## Exercise
Only an exact repetition of every entry counts as the answer.

## Entries shown
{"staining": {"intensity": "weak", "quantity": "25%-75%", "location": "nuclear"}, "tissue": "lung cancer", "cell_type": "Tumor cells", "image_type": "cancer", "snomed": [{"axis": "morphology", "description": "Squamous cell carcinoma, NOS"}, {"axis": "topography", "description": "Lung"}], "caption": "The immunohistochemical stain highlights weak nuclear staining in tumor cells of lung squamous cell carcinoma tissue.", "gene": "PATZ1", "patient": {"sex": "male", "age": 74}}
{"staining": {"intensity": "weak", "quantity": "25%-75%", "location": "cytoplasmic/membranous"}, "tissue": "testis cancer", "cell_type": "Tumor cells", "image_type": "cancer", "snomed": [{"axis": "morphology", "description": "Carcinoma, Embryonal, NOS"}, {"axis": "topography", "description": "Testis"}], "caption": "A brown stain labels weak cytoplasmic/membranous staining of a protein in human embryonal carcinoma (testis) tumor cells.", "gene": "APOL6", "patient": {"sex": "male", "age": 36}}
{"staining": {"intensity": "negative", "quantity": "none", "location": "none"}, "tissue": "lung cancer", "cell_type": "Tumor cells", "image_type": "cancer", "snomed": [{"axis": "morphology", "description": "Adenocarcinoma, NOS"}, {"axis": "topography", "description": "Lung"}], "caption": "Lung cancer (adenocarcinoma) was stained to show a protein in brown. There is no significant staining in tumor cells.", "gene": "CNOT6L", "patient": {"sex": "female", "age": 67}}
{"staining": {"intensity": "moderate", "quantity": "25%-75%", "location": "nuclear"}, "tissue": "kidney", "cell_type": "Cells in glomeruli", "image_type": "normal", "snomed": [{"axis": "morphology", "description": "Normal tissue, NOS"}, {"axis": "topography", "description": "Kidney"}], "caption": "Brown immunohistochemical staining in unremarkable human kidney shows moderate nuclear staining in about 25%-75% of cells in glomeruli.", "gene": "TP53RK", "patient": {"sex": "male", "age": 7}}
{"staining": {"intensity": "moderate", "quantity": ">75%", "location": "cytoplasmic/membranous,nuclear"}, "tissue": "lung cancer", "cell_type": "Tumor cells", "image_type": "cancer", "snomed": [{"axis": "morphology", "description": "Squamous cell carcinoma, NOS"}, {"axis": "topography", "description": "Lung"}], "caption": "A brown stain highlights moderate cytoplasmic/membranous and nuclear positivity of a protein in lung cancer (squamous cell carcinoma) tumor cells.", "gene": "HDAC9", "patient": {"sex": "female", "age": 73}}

## Solution to this exercise
{"staining": {"intensity": "weak", "quantity": "25%-75%", "location": "nuclear"}, "tissue": "lung cancer", "cell_type": "Tumor cells", "image_type": "cancer", "snomed": [{"axis": "morphology", "description": "Squamous cell carcinoma, NOS"}, {"axis": "topography", "description": "Lung"}], "caption": "The immunohistochemical stain highlights weak nuclear staining in tumor cells of lung squamous cell carcinoma tissue.", "gene": "PATZ1", "patient": {"sex": "male", "age": 74}}
{"staining": {"intensity": "weak", "quantity": "25%-75%", "location": "cytoplasmic/membranous"}, "tissue": "testis cancer", "cell_type": "Tumor cells", "image_type": "cancer", "snomed": [{"axis": "morphology", "description": "Carcinoma, Embryonal, NOS"}, {"axis": "topography", "description": "Testis"}], "caption": "A brown stain labels weak cytoplasmic/membranous staining of a protein in human embryonal carcinoma (testis) tumor cells.", "gene": "APOL6", "patient": {"sex": "male", "age": 36}}
{"staining": {"intensity": "negative", "quantity": "none", "location": "none"}, "tissue": "lung cancer", "cell_type": "Tumor cells", "image_type": "cancer", "snomed": [{"axis": "morphology", "description": "Adenocarcinoma, NOS"}, {"axis": "topography", "description": "Lung"}], "caption": "Lung cancer (adenocarcinoma) was stained to show a protein in brown. There is no significant staining in tumor cells.", "gene": "CNOT6L", "patient": {"sex": "female", "age": 67}}
{"staining": {"intensity": "moderate", "quantity": "25%-75%", "location": "nuclear"}, "tissue": "kidney", "cell_type": "Cells in glomeruli", "image_type": "normal", "snomed": [{"axis": "morphology", "description": "Normal tissue, NOS"}, {"axis": "topography", "description": "Kidney"}], "caption": "Brown immunohistochemical staining in unremarkable human kidney shows moderate nuclear staining in about 25%-75% of cells in glomeruli.", "gene": "TP53RK", "patient": {"sex": "male", "age": 7}}
{"staining": {"intensity": "moderate", "quantity": ">75%", "location": "cytoplasmic/membranous,nuclear"}, "tissue": "lung cancer", "cell_type": "Tumor cells", "image_type": "cancer", "snomed": [{"axis": "morphology", "description": "Squamous cell carcinoma, NOS"}, {"axis": "topography", "description": "Lung"}], "caption": "A brown stain highlights moderate cytoplasmic/membranous and nuclear positivity of a protein in lung cancer (squamous cell carcinoma) tumor cells.", "gene": "HDAC9", "patient": {"sex": "female", "age": 73}}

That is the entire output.